- Saved data entries
[Start of Attachment]
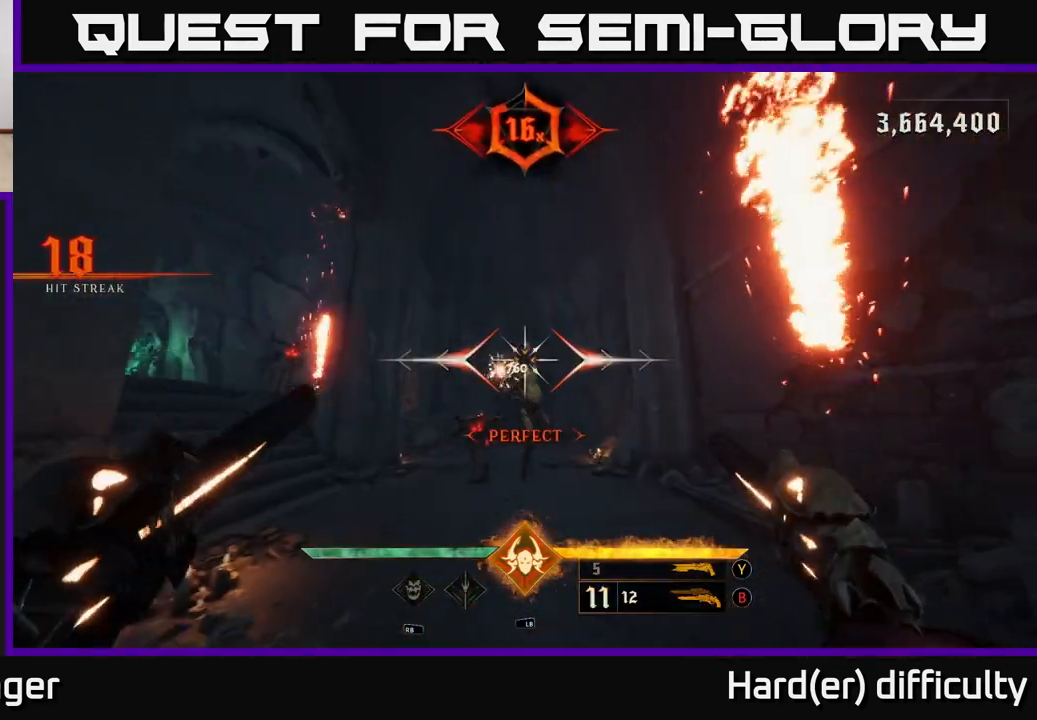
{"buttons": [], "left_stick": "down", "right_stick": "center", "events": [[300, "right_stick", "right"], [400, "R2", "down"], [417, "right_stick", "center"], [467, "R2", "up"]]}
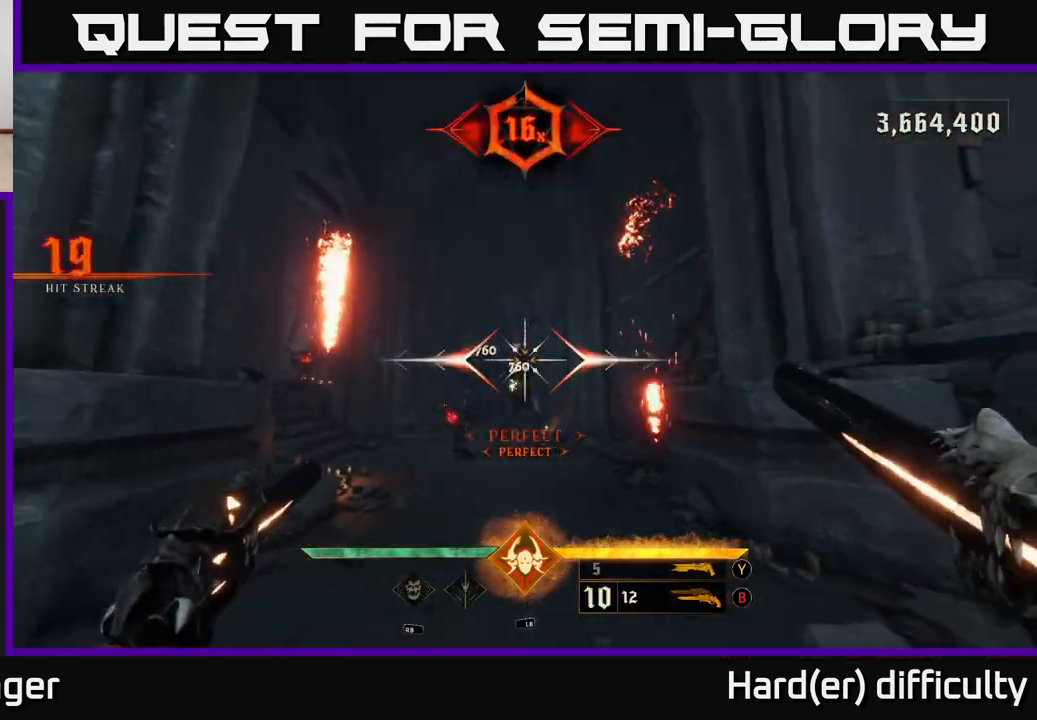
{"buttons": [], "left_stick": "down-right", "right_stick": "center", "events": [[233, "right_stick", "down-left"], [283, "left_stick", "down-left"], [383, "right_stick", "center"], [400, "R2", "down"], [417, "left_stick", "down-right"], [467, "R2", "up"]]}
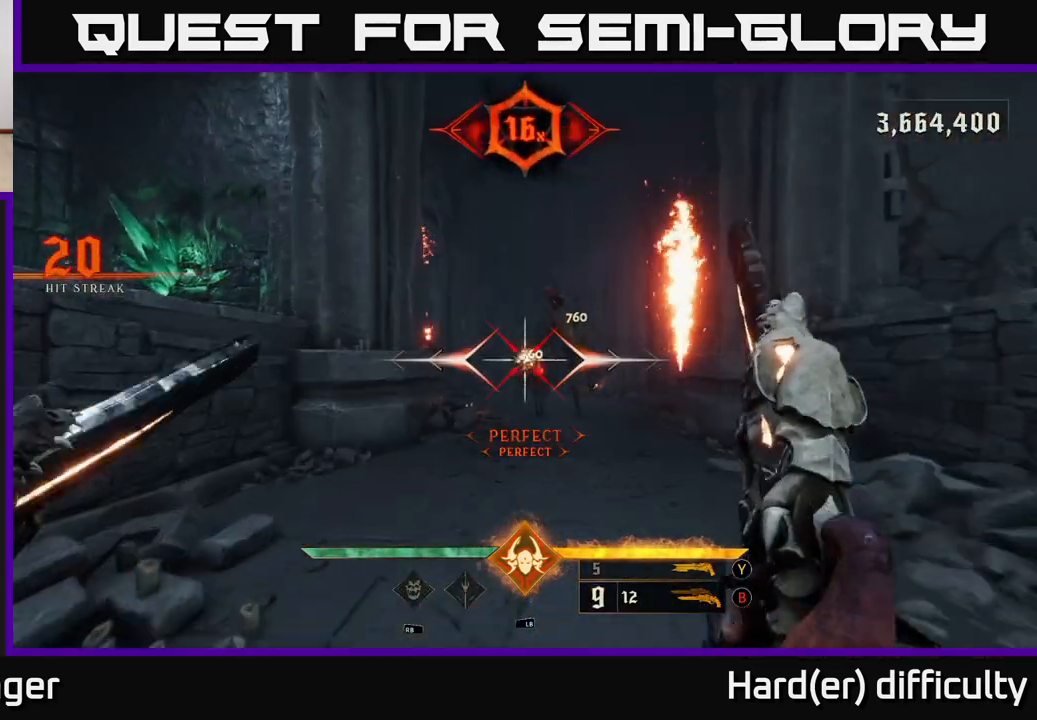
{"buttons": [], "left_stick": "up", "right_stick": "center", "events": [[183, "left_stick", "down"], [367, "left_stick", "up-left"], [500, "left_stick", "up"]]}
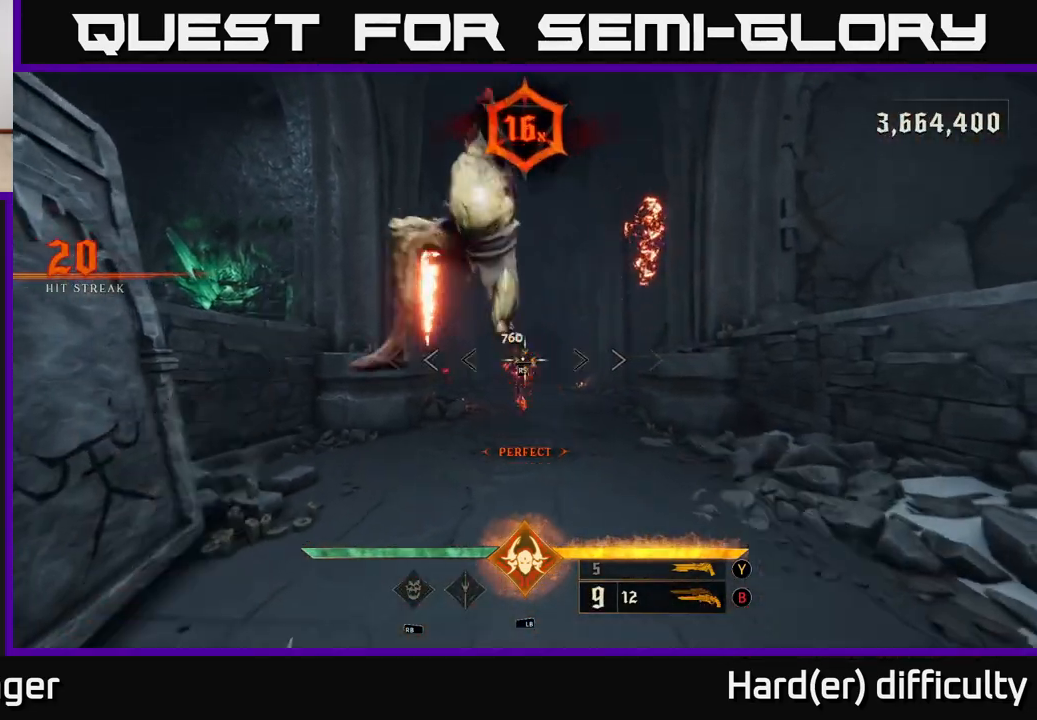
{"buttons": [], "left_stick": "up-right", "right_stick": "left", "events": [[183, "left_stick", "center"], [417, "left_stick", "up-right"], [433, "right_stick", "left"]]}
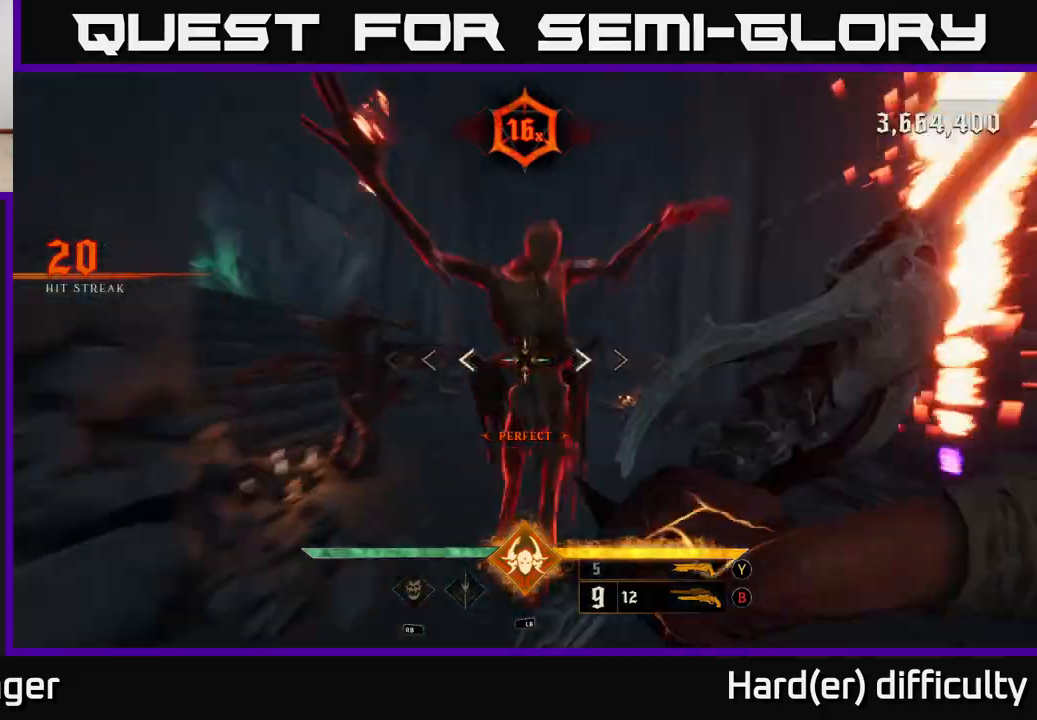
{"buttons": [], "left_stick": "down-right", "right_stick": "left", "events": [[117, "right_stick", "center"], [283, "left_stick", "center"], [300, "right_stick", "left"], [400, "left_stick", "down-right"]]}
[End of Attachment]
- Brief
Each record above must be retyped exactly, minus its pictures.

- Output of the task
{"buttons": [], "left_stick": "down", "right_stick": "center", "events": [[300, "right_stick", "right"], [400, "R2", "down"], [417, "right_stick", "center"], [467, "R2", "up"]]}
{"buttons": [], "left_stick": "down-right", "right_stick": "center", "events": [[233, "right_stick", "down-left"], [283, "left_stick", "down-left"], [383, "right_stick", "center"], [400, "R2", "down"], [417, "left_stick", "down-right"], [467, "R2", "up"]]}
{"buttons": [], "left_stick": "up", "right_stick": "center", "events": [[183, "left_stick", "down"], [367, "left_stick", "up-left"], [500, "left_stick", "up"]]}
{"buttons": [], "left_stick": "up-right", "right_stick": "left", "events": [[183, "left_stick", "center"], [417, "left_stick", "up-right"], [433, "right_stick", "left"]]}
{"buttons": [], "left_stick": "down-right", "right_stick": "left", "events": [[117, "right_stick", "center"], [283, "left_stick", "center"], [300, "right_stick", "left"], [400, "left_stick", "down-right"]]}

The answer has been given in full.